- Action item
Please retype the data exactly, starting with the line that contains "Outros, [40101] Busca" and going on through the line that contains "What is the ratio", both lines included.

- Data under study
══════════

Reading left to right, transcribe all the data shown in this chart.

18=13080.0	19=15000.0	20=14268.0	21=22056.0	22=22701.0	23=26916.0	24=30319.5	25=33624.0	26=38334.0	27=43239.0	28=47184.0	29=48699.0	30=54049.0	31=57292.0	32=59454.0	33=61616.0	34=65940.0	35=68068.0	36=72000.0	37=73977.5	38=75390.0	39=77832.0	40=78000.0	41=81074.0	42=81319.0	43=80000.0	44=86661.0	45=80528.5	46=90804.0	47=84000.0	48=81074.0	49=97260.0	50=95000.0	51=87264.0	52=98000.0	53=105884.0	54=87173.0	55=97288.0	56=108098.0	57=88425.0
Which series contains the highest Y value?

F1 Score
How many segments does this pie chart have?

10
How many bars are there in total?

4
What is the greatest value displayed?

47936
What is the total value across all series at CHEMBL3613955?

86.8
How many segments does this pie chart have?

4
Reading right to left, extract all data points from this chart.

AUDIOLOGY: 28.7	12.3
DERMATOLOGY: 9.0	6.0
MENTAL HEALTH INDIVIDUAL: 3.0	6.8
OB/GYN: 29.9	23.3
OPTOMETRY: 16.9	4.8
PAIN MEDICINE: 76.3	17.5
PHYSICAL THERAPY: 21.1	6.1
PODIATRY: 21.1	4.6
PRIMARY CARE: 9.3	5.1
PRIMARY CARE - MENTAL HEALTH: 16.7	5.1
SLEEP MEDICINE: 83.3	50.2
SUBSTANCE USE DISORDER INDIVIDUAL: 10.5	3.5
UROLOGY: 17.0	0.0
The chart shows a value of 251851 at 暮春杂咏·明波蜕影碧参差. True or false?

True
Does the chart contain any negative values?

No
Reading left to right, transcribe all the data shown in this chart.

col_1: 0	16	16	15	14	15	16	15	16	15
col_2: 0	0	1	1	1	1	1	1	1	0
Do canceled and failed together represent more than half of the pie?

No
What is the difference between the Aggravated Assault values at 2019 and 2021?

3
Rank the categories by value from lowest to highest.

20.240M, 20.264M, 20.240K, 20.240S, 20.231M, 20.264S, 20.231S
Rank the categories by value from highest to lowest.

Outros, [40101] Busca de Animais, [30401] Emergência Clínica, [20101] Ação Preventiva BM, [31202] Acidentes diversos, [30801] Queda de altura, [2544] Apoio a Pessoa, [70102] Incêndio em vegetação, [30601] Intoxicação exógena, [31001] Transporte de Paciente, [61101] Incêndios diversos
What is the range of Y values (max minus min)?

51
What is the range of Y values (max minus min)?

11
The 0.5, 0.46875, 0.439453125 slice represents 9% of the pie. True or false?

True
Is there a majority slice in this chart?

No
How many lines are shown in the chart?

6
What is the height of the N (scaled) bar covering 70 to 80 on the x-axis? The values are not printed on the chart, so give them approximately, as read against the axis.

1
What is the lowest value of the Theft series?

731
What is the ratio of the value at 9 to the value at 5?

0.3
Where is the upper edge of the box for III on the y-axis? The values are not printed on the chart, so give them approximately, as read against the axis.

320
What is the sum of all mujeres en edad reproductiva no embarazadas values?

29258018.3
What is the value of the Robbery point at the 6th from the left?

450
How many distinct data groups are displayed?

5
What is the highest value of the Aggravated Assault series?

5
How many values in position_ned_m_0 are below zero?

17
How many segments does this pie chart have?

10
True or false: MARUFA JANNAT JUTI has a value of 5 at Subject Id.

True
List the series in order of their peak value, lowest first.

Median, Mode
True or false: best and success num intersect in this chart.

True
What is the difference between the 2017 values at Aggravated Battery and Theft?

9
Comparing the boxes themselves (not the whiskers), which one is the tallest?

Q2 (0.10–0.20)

══════════

- Written solution
Outros, [40101] Busca de Animais, [30401] Emergência Clínica, [20101] Ação Preventiva BM, [31202] Acidentes diversos, [30801] Queda de altura, [2544] Apoio a Pessoa, [70102] Incêndio em vegetação, [30601] Intoxicação exógena, [31001] Transporte de Paciente, [61101] Incêndios diversos
What is the range of Y values (max minus min)?

51
What is the range of Y values (max minus min)?

11
The 0.5, 0.46875, 0.439453125 slice represents 9% of the pie. True or false?

True
Is there a majority slice in this chart?

No
How many lines are shown in the chart?

6
What is the height of the N (scaled) bar covering 70 to 80 on the x-axis? The values are not printed on the chart, so give them approximately, as read against the axis.

1
What is the lowest value of the Theft series?

731
What is the ratio of the value at 9 to the value at 5?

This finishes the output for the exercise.